2. Store kanji and kana with punctuation in the db.
Direct kanji and kana lookups have to have punctuation in place.
3. Strip punctuation from romaji signature.
Also strip punctuation from all user input in romaji.
Direct romaji lookup: strip punctuation and search by roma.
Deflexed romaji lookup (requires clean roma): convert to kana, produce deflexions,
make lookups. (Note that this almost never happens: punctuation is mostly in names
and idioms which have no use for current means of deflexion)
Direct kana/kanji lookup: just look up for the text.
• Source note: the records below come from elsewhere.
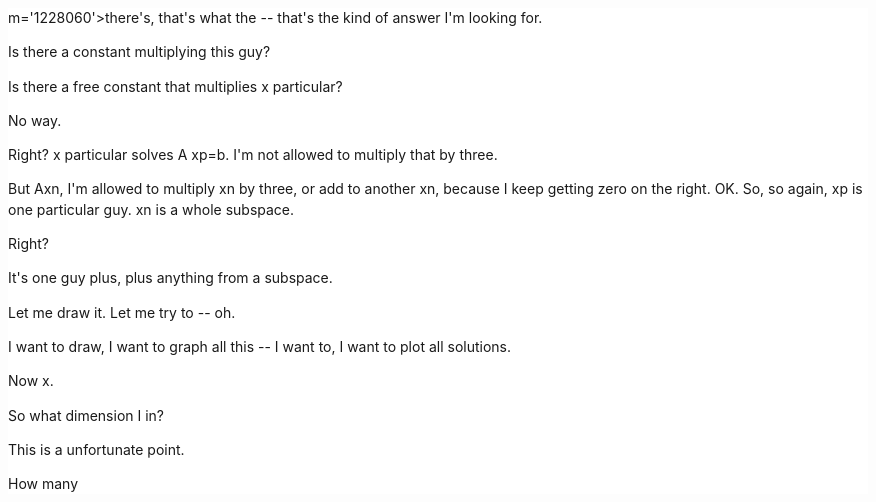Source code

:   m='1228060'>there's,</span> <span m='1228390'>that's</span> <span
  m='1228690'>what</span> <span m='1229000'>the</span> <span
  m='1229270'>--</span> <span m='1229290'>that's</span> <span
  m='1229480'>the</span> <span m='1229570'>kind</span> <span
  m='1229750'>of</span> <span m='1229850'>answer</span> <span
  m='1230190'>I'm</span> <span m='1230310'>looking</span> <span
  m='1230660'>for.</span> </p><p><span m='1231230'>Is</span> <span
  m='1231470'>there</span> <span m='1231680'>a</span> <span
  m='1231750'>constant</span> <span m='1232330'>multiplying</span> <span
  m='1232910'>this</span> <span m='1233180'>guy?</span> </p><p><span
  m='1234810'>Is</span> <span m='1235020'>there</span> <span
  m='1235190'>a</span> <span m='1235240'>free</span> <span
  m='1235600'>constant</span> <span m='1236380'>that</span> <span
  m='1236660'>multiplies</span> <span m='1237250'>x</span> <span
  m='1237480'>particular?</span> </p><p><span m='1238790'>No</span> <span
  m='1238960'>way.</span> </p><p><span m='1240180'>Right?</span> <span
  m='1240620'>x</span> <span m='1240930'>particular</span> <span
  m='1241670'>solves</span> <span m='1242820'>A</span> <span
  m='1243760'>xp=b.</span> <span m='1244430'>I'm</span> <span
  m='1244560'>not</span> <span m='1244720'>allowed</span> <span
  m='1245070'>to</span> <span m='1245160'>multiply</span> <span
  m='1245540'>that</span> <span m='1245790'>by</span> <span
  m='1245960'>three.</span> </p><p><span m='1247450'>But</span> <span
  m='1247720'>Axn,</span> <span m='1248690'>I'm</span> <span
  m='1248820'>allowed</span> <span m='1249120'>to</span> <span
  m='1249220'>multiply</span> <span m='1249640'>xn</span> <span
  m='1250110'>by</span> <span m='1250290'>three,</span> <span
  m='1251120'>or</span> <span m='1251490'>add</span> <span m='1251700'>to</span>
  <span m='1251850'>another</span> <span m='1252260'>xn,</span> <span
  m='1253200'>because</span> <span m='1254110'>I</span> <span
  m='1254250'>keep</span> <span m='1254610'>getting</span> <span
  m='1254880'>zero</span> <span m='1255250'>on</span> <span
  m='1255390'>the</span> <span m='1255480'>right.</span> <span
  m='1256880'>OK.</span> <span m='1257290'>So,</span> <span
  m='1258000'>so</span> <span m='1258280'>again,</span> <span
  m='1259100'>xp</span> <span m='1260100'>is</span> <span m='1260280'>one</span>
  <span m='1260810'>particular</span> <span m='1261470'>guy.</span> <span
  m='1262250'>xn</span> <span m='1262530'>is</span> <span m='1262670'>a</span>
  <span m='1262740'>whole</span> <span m='1263370'>subspace.</span> </p><p><span
  m='1264630'>Right?</span> </p><p><span m='1265590'>It's</span> <span
  m='1265760'>one</span> <span m='1266080'>guy</span> <span
  m='1266380'>plus,</span> <span m='1266740'>plus</span> <span
  m='1267050'>anything</span> <span m='1267510'>from</span> <span
  m='1267690'>a</span> <span m='1267750'>subspace.</span> </p><p><span
  m='1269380'>Let</span> <span m='1269550'>me</span> <span
  m='1269680'>draw</span> <span m='1270020'>it.</span> <span
  m='1271120'>Let</span> <span m='1271270'>me</span> <span
  m='1271390'>try</span> <span m='1271590'>to</span> <span m='1271970'>--</span>
  <span m='1272260'>oh.</span> </p><p><span m='1274740'>I</span> <span
  m='1274840'>want</span> <span m='1275050'>to</span> <span
  m='1275120'>draw,</span> <span m='1276270'>I</span> <span
  m='1276630'>want</span> <span m='1276790'>to</span> <span
  m='1276840'>graph</span> <span m='1277820'>all</span> <span
  m='1278860'>this</span> <span m='1279100'>--</span> <span m='1279950'>I</span>
  <span m='1280180'>want</span> <span m='1280380'>to,</span> <span
  m='1280720'>I</span> <span m='1280990'>want</span> <span m='1281180'>to</span>
  <span m='1281450'>plot</span> <span m='1282830'>all</span> <span
  m='1283880'>solutions.</span> </p><p><span m='1285910'>Now</span> <span
  m='1287380'>x.</span> </p><p><span m='1289020'>So</span> <span
  m='1289110'>what</span> <span m='1289400'>dimension</span> <span
  m='1290120'>I</span> <span m='1290250'>in?</span> </p><p><span
  m='1292850'>This</span> <span m='1293060'>is</span> <span m='1293220'>a</span>
  <span m='1293350'>unfortunate</span> <span m='1294150'>point.</span>
  </p><p><span m='1295950'>How</span> <span m='1296110'>many</span> <span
Deflexed kana/kanji lookup: no change.
Reported by himselfv
on 2013-03-27 10:05:38
Problem: some punctuation is Unicode and romaji always uses ANSI (since it's stored
in ansi in db).
Solution: since we only support some explicit punctuation, when converting to romaji
just replace unicode commas etc with ansi versions.
Reported by himselfv
on 2013-03-27 10:33:41
A trick we don't use but can employ in the future:
If we need to search for kana but with some leeway in what we accept (like with roma
lookups) we can:
1. Deflex properly while in kana.
2. Convert all lookups to roma (punctuation-less).
3. For every result, check that source kana satisfies us (for instance that it has
appropriate punctuation or something).
We do something similar now when looking for kana-only words; this allows us to fetch
results even in different kana (i.e. ヒク for ひく lookup).
Reported by himselfv
on 2013-03-27 10:37:49
I think this was solved at some point. Why is it not closed?
Reported by himselfv
on 2013-04-10 13:38:45
Fixed
Original report by me.
Originally reported on Google Code with ID 136
Reported by
himselfv
on 2013-03-27 09:00:31